> WORK INSTRUCTIONS
**A)** Answer these questions from the passage on Vasily Grossman:
(i) In what year was Grossman born, and where was he raised?
(ii) Which death camp was Grossman the first journalist to observe and write about?
(iii) In what year and in what country was Life and Fate finally published?
**B)** Carry on the passage about Vasily Grossman and Life and Fate, picking up after its final sentence.

-- Start PAGE EXTRACT --

Vasily Grossman's novel Life and Fate was long delayed in its publication because of Soviet censorship but has come to be recognized as one of the greatest novels of the twentieth century. Grossman was a complex and appealing intellectual. Born in 1905, he was raised in a secular Jewish family in Berdichev, Ukraine. He was educated as a chemical engineer, but his vocation was writing and literature. When Hitler's armies invaded the Soviet Union in 1941 Grossman became a war correspondent in the Red Army, and quickly emerged as one of the most active and popular observers of the chaos and murder of the German invasion throughout the war. He was present through much of the battle of Stalingrad, he was the first journalist to observe and write about the Treblinka death camp, and he maintained extensive notebooks recording his experiences and observations throughout the war and genocide. Alexandra Popoff's biography Vasily Grossman and the Soviet Century offers a masterful account of his life and writings. Grossman began Life and Fate in the 1950s and completed it for publication in 1960. However, the manuscript and supporting materials were confiscated ("arrested") by the KGB and the novel was not published until 1980 (in Switzerland) -- sixteen years after Grossman's death.

-- End PAGE EXTRACT --
-- Start SUPPLIED ENTRIES --

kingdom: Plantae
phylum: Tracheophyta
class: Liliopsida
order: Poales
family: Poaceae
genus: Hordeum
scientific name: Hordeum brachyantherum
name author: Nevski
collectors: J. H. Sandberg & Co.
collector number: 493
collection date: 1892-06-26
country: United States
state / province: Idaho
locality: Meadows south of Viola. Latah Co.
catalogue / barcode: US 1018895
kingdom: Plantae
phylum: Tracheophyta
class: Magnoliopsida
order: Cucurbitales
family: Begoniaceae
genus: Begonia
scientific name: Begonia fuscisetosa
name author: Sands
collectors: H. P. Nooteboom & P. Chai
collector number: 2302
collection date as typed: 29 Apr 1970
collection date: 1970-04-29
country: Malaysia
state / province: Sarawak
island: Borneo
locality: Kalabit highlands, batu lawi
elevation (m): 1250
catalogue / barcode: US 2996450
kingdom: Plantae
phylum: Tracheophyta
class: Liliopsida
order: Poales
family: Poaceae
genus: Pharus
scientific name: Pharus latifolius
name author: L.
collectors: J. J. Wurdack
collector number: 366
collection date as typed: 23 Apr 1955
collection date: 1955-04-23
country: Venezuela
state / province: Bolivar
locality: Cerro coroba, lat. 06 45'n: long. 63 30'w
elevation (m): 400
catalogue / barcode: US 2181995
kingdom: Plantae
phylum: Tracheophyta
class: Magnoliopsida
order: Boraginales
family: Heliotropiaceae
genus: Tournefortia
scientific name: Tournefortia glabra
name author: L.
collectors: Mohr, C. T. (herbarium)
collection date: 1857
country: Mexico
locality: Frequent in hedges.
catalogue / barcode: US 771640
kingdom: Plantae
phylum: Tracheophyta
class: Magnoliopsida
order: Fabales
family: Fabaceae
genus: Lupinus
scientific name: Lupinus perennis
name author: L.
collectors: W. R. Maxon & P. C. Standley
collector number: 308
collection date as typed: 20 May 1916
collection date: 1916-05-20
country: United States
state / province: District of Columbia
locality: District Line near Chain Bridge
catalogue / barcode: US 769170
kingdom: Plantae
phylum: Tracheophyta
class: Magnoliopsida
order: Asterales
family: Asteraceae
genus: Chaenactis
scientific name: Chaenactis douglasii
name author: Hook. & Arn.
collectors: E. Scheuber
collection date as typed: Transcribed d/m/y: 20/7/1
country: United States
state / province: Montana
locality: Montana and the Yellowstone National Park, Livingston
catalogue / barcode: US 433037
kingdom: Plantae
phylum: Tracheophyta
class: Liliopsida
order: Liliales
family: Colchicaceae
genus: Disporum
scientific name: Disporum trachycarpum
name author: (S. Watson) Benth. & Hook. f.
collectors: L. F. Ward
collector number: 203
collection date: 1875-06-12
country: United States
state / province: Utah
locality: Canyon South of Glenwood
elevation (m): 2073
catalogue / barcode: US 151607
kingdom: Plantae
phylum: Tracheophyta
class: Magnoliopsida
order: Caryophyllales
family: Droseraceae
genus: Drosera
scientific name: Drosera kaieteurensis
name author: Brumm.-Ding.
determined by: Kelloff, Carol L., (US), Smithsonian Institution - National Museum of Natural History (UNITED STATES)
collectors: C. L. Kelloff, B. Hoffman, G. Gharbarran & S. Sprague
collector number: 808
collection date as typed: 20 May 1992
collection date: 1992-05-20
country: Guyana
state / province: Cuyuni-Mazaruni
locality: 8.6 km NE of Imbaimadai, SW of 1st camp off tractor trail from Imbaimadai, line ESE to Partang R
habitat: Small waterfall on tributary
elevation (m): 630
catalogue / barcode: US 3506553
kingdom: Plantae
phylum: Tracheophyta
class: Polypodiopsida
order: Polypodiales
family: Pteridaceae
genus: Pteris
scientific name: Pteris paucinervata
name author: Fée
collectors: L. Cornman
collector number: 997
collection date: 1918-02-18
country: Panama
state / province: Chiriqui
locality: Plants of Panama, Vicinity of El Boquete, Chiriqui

-- End SUPPLIED ENTRIES --

> RESPONSES PER TASK
**A)**
(i) He was born in 1905 and raised in Berdichev, Ukraine.
(ii) Treblinka.
(iii) 1980, in Switzerland.

**B)**
The novel is riveting and complex. It represents an important piece of literary creation, a contribution to the history of the Holocaust and the German-Soviet war, and a prolonged critique of Stalinism. What is of special interest on this day in February, 2022 -- today, the first day of Russia's inexcusable and criminal aggressive war against Grossman's homeland, the Ukraine -- is Grossman's willingness to occasionally put the narrative aside and engage in philosophical-historical reflection. One such moment is in part 2, chapter 15, where Grossman presents a series of striking ideas about the nature of good and evil in history.
The theory is presented in a convoluted way. The old Bolshevik Mikhail Mostovskoy is a prisoner in a German concentration camp, and is brought for interrogation or conversation with Liss, a high Gestapo officer and student of Hegel. Liss has an unusual and surprising thesis to discuss with Mostovskoy: that both the Nazi officer and the loyal Bolshevik are involved in the same business -- service to an insane leader and a totalitarian ideology. Liss argues that the ideologies are remarkably similar. And secretly, Mostovskoy has come to see that the Soviet system is not so different from the Nazi system. He muses:
With all the strength of his soul, with all his revolutionary passion, he would have to hate the camps, the Lubyanka, bloodstained Yezhov, Yagoda, Beria! More than that ...! He would have to hate Stalin and his dictatorship! More than that! He would have to condemn Lenin ...! That was the edge of the abyss. (399)
The discussion of good and evil in this chapter is conveyed through the semi-coherent writings of another prisoner, the holy fool Ikonnikov. It is Ikonnikov whose shabby document on scraps of paper reflects on the history of good and evil. But the main lines of the view are Grossman's.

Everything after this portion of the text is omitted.